New Data Supports Importance of Cognitive Rest for Concussion Recovery
Most current guidelines recommend “cognitive rest” during the initial stages of recovery from concussion. “Cognitive rest” involves limiting activities that require attention and concentration such as reading, doing homework, text messaging, playing video games, working online, watching movies and television and listening to music. Cognitive rest has been recommended in the past based on somewhat limited evidence suggesting that failing to minimize these activities in the early stages following a concussion could delay recovery. Strong additional evidence supporting the importance of cognitive rest for concussion recovery can be found in the February 2014 issue of Pediatrics, published by the American Academy of Pediatrics. Naomi Brown, et. al. report the results of a study involving 335 patients with concussions. They found that those engaged in the highest levels of cognitive activity following injury had the longest times to symptom resolution.

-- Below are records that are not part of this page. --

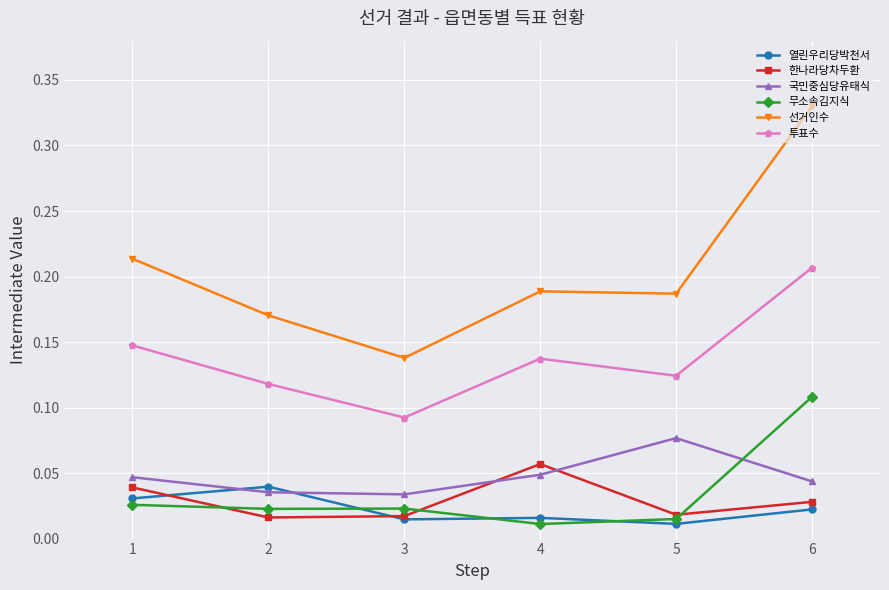

Which series changed the most between 2 and 4?

한나라당차두환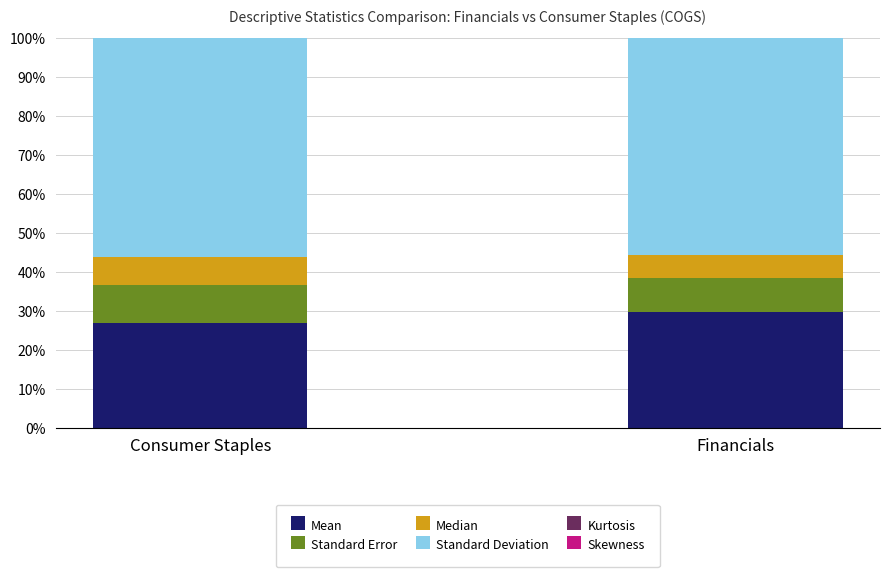

How many categories are shown in the chart?

2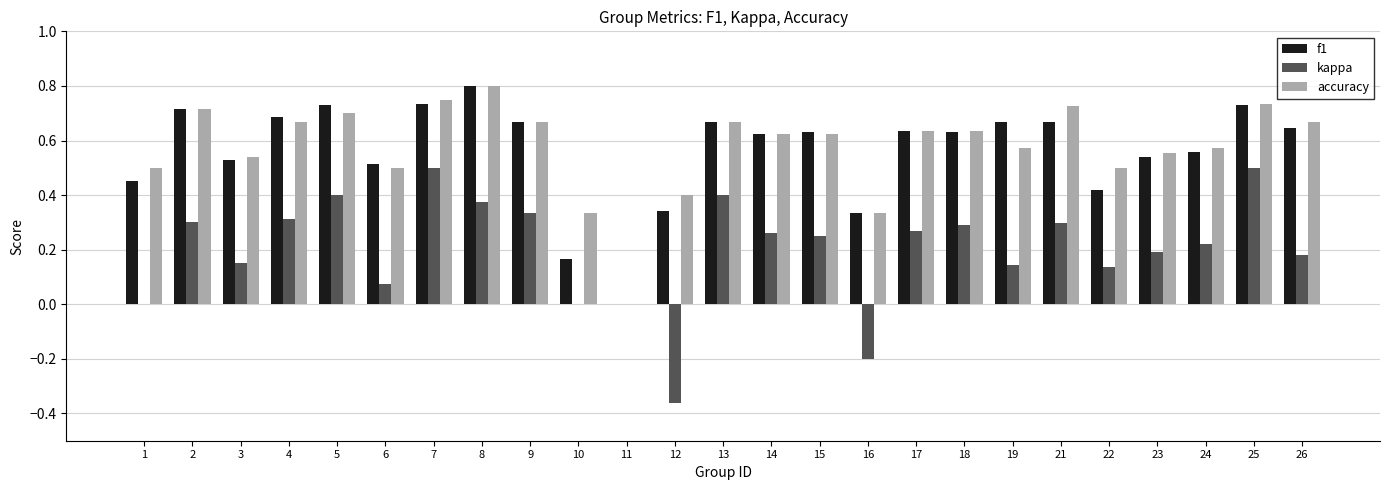

Which series changed the most between 4 and 7?

kappa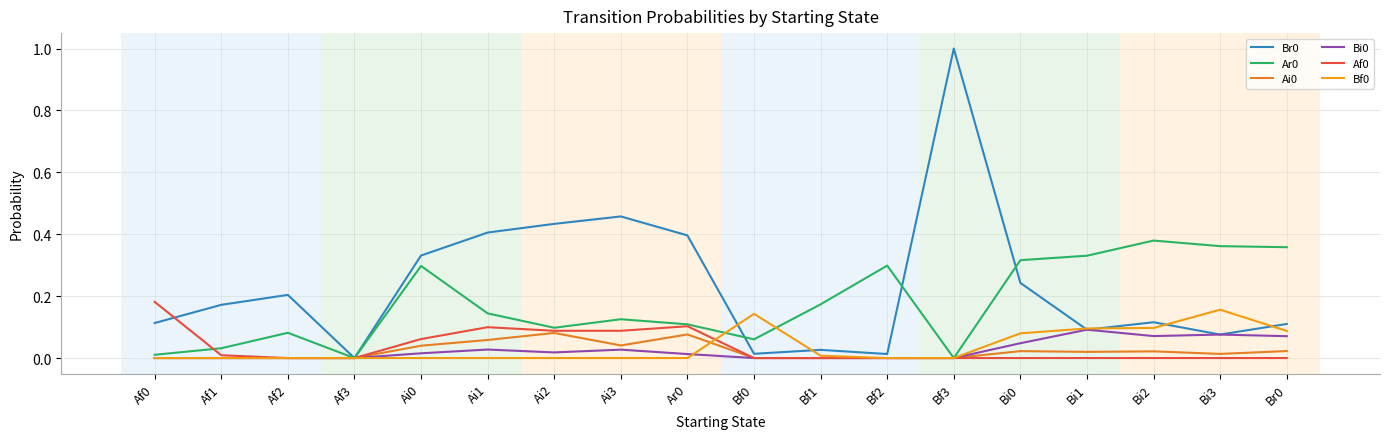

How many intersections are there between Bi0 and Bf0?

1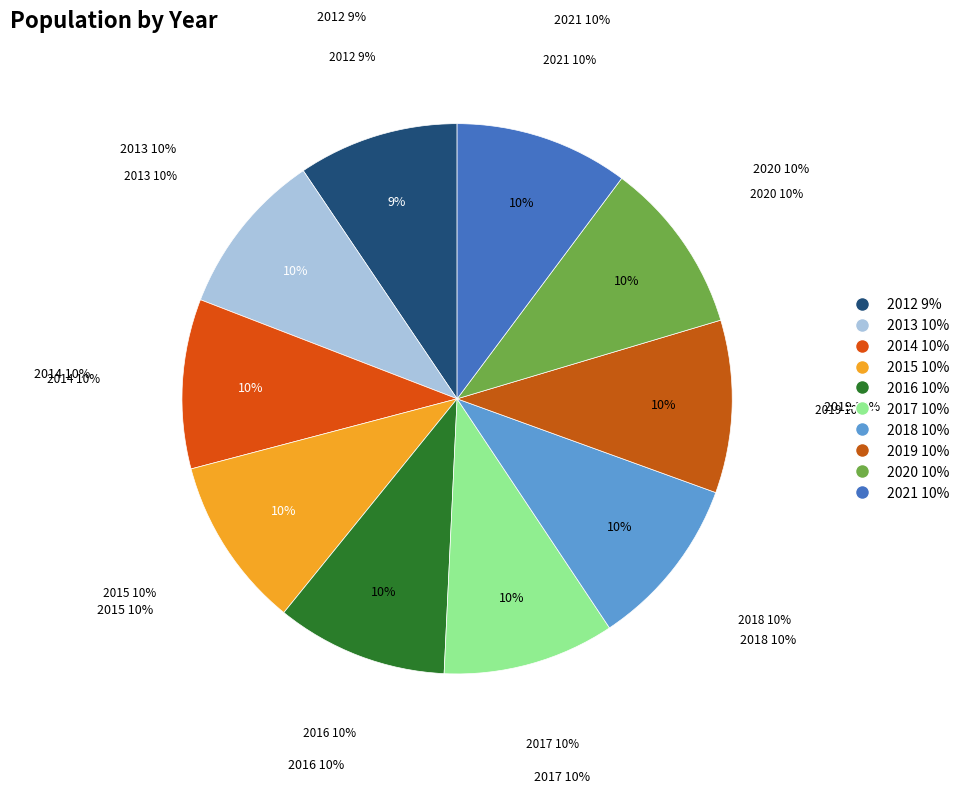

Which has a higher value, 2013 or 2018?

2018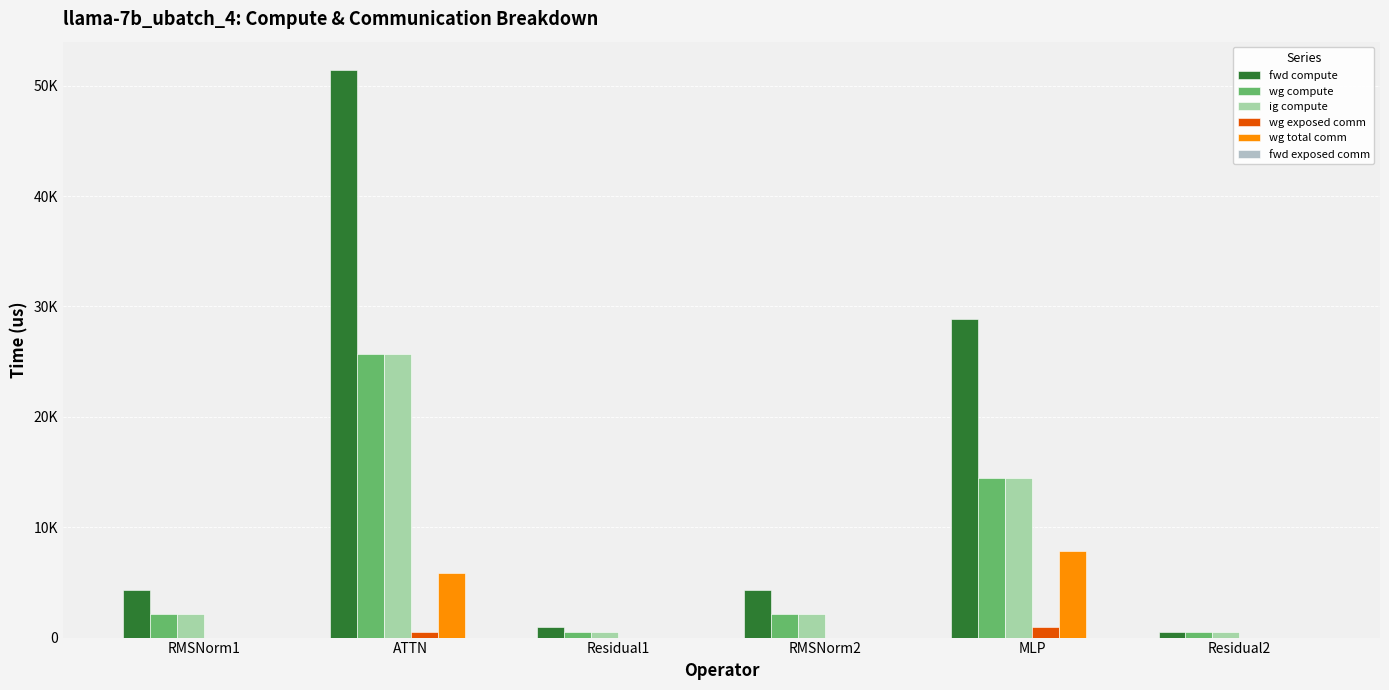

Which series has the largest total across all categories?

fwd compute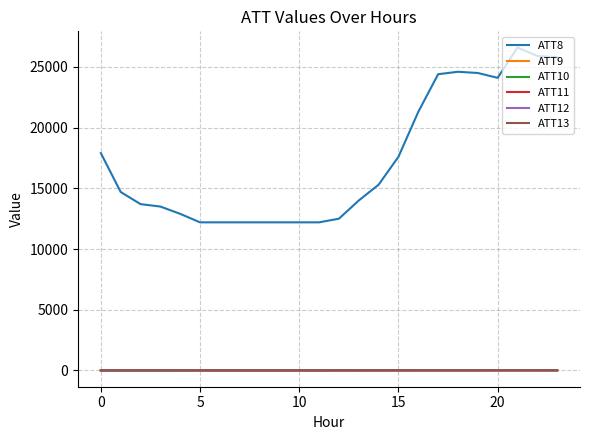

What is the average value of the ATT9 series?

3.0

This study adds empirical support to the practice of putting in place academic accommodations for student- athletes suffering from sports related concussions. The study found that limiting cognitive activity during the earlier phases of recovery made a greater difference than in later phases, supporting a gradual return to cognitive activity tied to the resolution of acute symptoms (similar to the return to physical activity discussed in earlier posts.)
Cognitive rest for concussion recovery is recommended in the consensus statement arising from the Fourth International Conference on Concussion in Sport. This statement recommends further research, a need met in the Brown study. Cognitive rest is also recommended in other current guidelines, including those from the American Academy of Pediatrics, the American Medical Society for Sports Medicine, the American College of Sports Medicine, and the American Academy of Neurology.